When you buy a DVR, your hard drive space is partitioned. A portion is available to you for your TV shows, an a portion is taken by your cable company to store advertisements. Your cable company knows the shows you watch, your family demographics, your address, etc. So rather than selling against content, it can sell against audience. Your DVR is programmed to call home and download 10-12 ads that the cable company has sold against your demographic. This happens well in advance - generally 3-4 days. The advance time is required because there's limited reliability in the cable context. Satellite TV companies, for example, cannot send any customized data, so it's downloaded through the telephone line that also connects to the box. So when the time comes for the cable company's allocated 2 minutes, it can play the previously-downloaded ads, or it can play the default ads on the stream if there's nothing on the local machine. This process is called dynamic ad insertion and it's a small but growing part of the ecosystem (< 5%). Substantial challenges include the actual physical infrastructure (cable boxes, flexible cable systems). You might ask why, if the cable companies can make more from DVRs through dynamic ad insertion, do they charge more to rent DVRs than more simple cable boxes? The answer, simply, is because they can make even more money that way. You want the DVR, you don't (didn't) know that it was also being used to make the company more ads, and that might not really matter in the value prop of what a DVR brings to you.

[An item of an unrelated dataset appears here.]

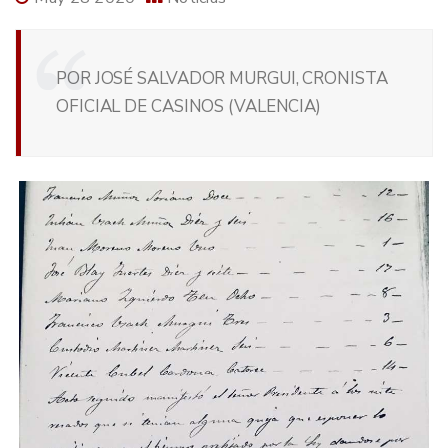
POR JOSÉ SALVADOR MURGUI, CRONISTA
OFICIAL DE CASINOS (VALENCIA)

There are a couple interesting side notes to this. The first is that there's a battle in congress about making it so any cable box can work on any cable system, instead of the one the company rents to you. It used to be the case that you had to buy your telephone from AT&T, but congress said that that was dumb, and it looks like they may use a similar rationale here. In turn, this would impact the economics of TV and broadband distribution, so it's decidedly less simply than the phone question. Google's broadband plans start from scratch and address many of the legacy questions plaguing existing carriers, meaning they have significantly improved opportunities for programmatic monetization.